O “Abril Vermelho” refere-se a uma parte da Jornada Nacional de Lutas em Defesa da Reforma Agrária, que ocorre sempre neste mês, em memória ao massacre de Eldorado dos Carajás, no Pará, em 1996. No episódio, 21 pessoas ligadas ao MST foram assassinadas pela Polícia Militar.
“Cada um controla os seus aliados. Com essas invasões do MST, que tem cargos e está nos ministérios e no Planalto, é assim que o governo federal diz querer paz no campo?”, questionou Pedro Lupion (PP-PR), presidente da Frente Parlamentar Agropecuária no X (antigo Twitter).
O ex-presidente da CPI, deputado Zucco (PL-RS), é uma das peças importantes dessa nova empreitada. Ele é o presidente da Frente Parlamentar Mista Invasão Zero, que trata sobre o tema. Ele reuniu-se com Lira para pedir que os projetos entrassem em pauta, o que acabou por ocorrer. Ele é o autor do projeto de lei que teve a urgência aprovada na terça-feira.
O Invasão Zero também é um movimento nacional que reúne deputados e empresários do agronegócio que atuam para reduzir a zero as invasões de terra no País. Em reação ao “Abril Vermelho”, o grupo articula ações em oposição no chamado “Abril Amarelo”.

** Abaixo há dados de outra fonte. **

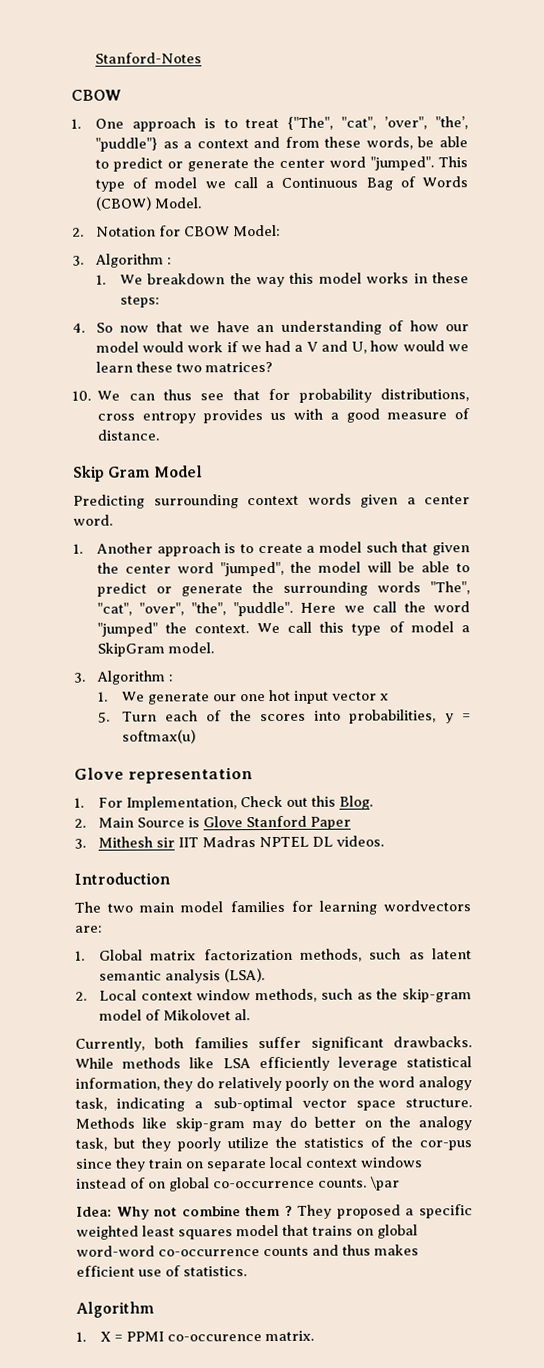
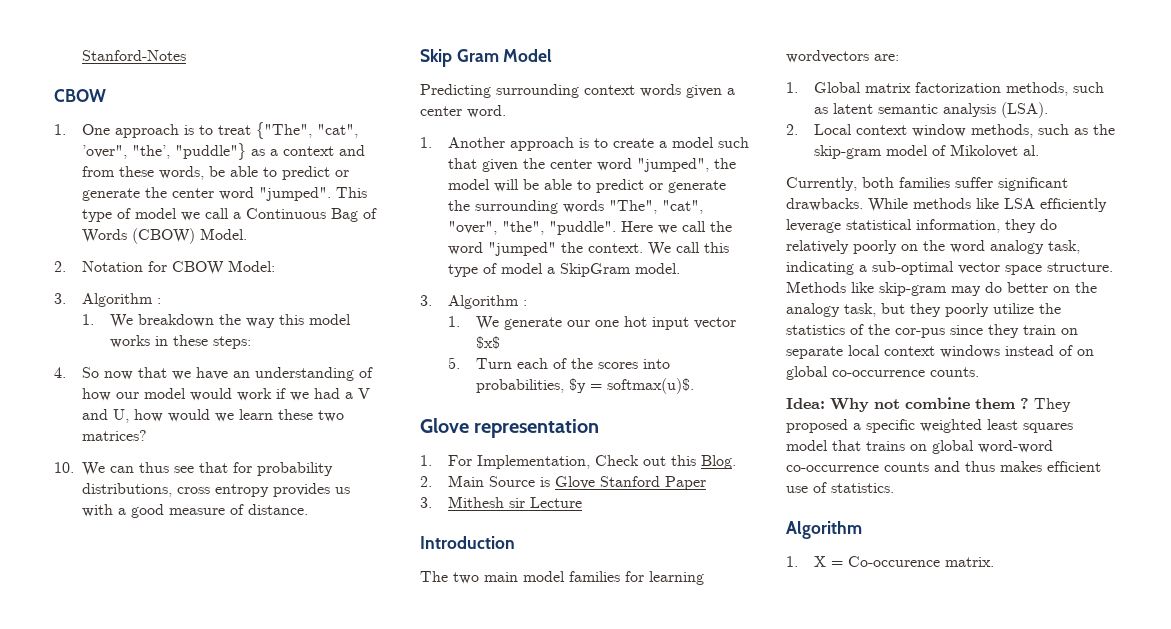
[379,693,389,701] x -> [476,336,501,349] $x$
[444,713,471,724] [121,729,196,744] y = softmax(u) -> [569,378,695,394] $y = softmax(u)$.
[177,835,384,848] IIT Madras NPTEL DL videos. -> [530,497,583,508] Lecture
[370,1176,400,1191] \par -> (979, 372) none
[125,1331,262,1342] PPMI co-occurence -> [848,556,941,567] Co-occurence

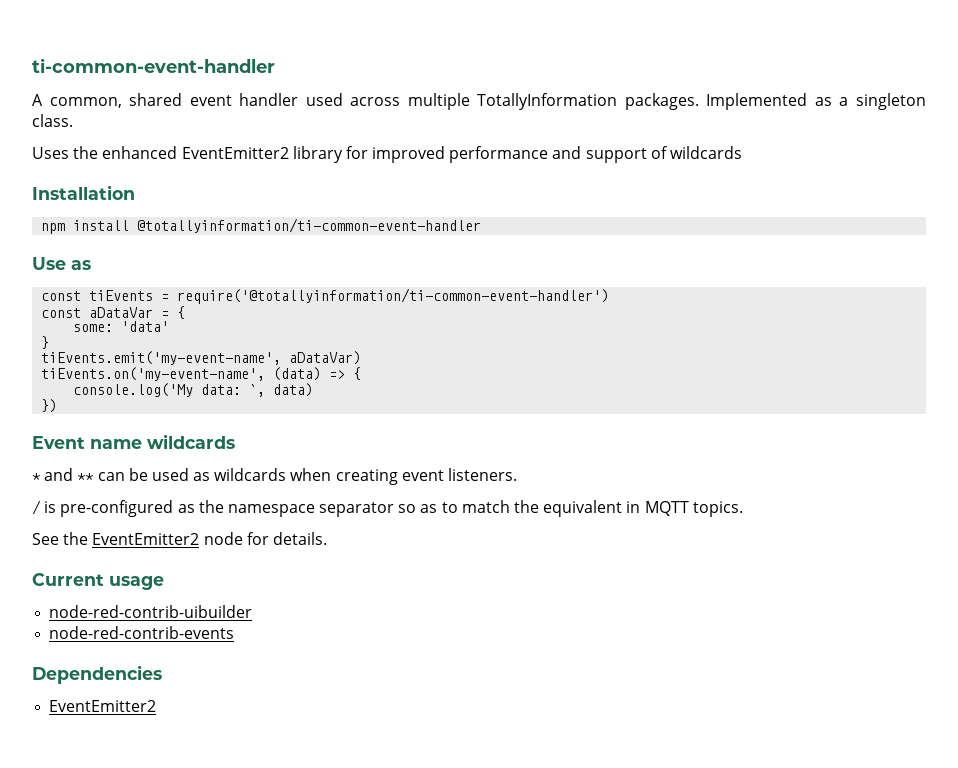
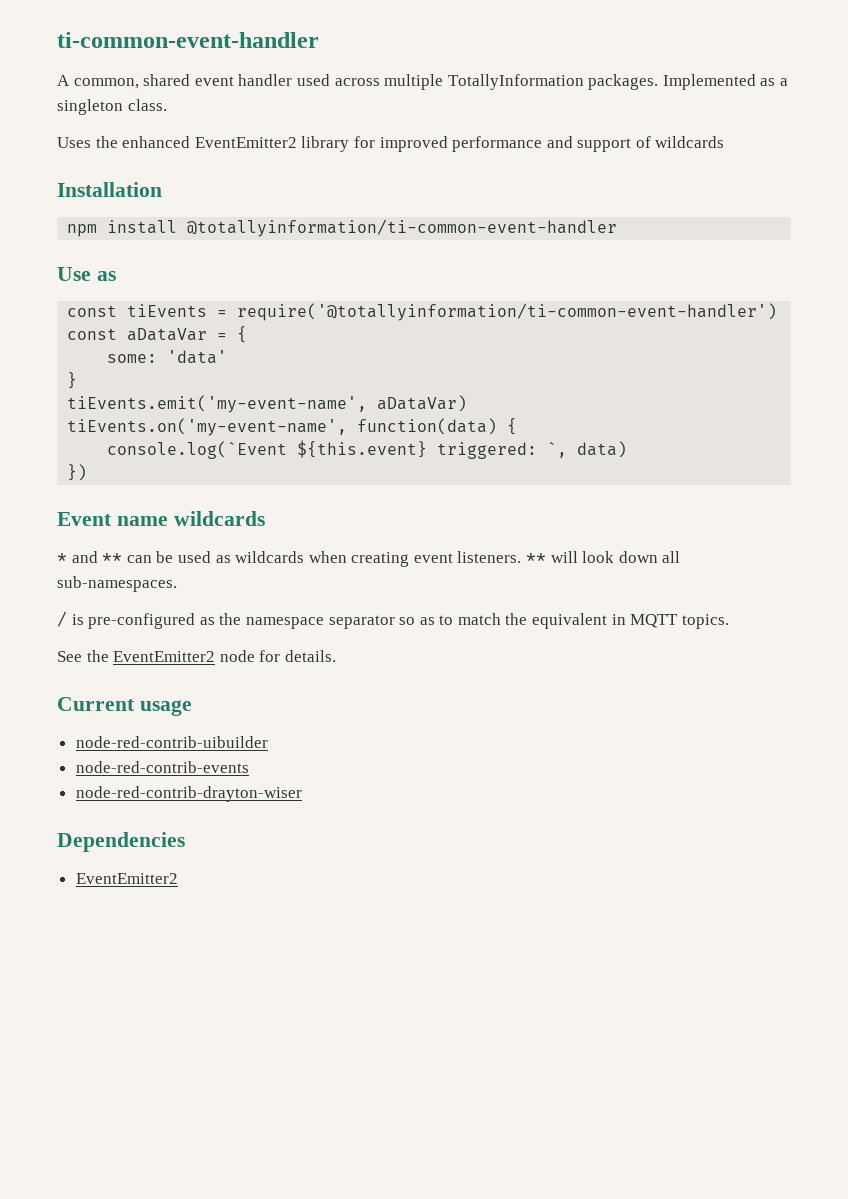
[273,367,362,381] [73,383,242,397] (data) => { // console.log('My data: -> [357,418,518,435] [107,440,538,459] function(data) { // console.log(`Event ${this.event} triggered:
(518, 474) none -> [526,551,681,563] [57,576,177,592] ** will look down all sub-namespaces.
(235, 632) none -> [75,786,302,802] // node-red-contrib-drayton-wiser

Zucco também é integrante da bancada da bala, e o grupo também tem papel importante para fazer matérias contra invasões avançarem. Na Comissão de Segurança Pública, por exemplo, está um projeto de lei que propõe criar um cadastro nacional de invasores de propriedades urbanas e rurais e punir infratores com a remoção de benefícios sociais.
O projeto é de autoria do deputado Marcos Pollon (PL-MS), que também é presidente da Associação Proarmas, a mais representativa da classe de colecionadores de armas, atiradores esportivos e caçadores (CACs).
O presidente da Comissão de Segurança Pública, Alberto Fraga (PL-DF), disse ao Estadão que pautará projetos contra o MST assim que puder. Fraga é o presidente da bancada da bala.
Na próxima semana, deverá haver um grande ato do agronegócio na Câmara. A Casa realizará uma sessão solene em homenagem ao Dia Mundial da Agricultura, com a presença de deputados ligados ao agro. Foram convidados empresários de vários setores do agronegócio nacional para participar do evento, que homenageará o agricultor e repudiará as invasões de terra.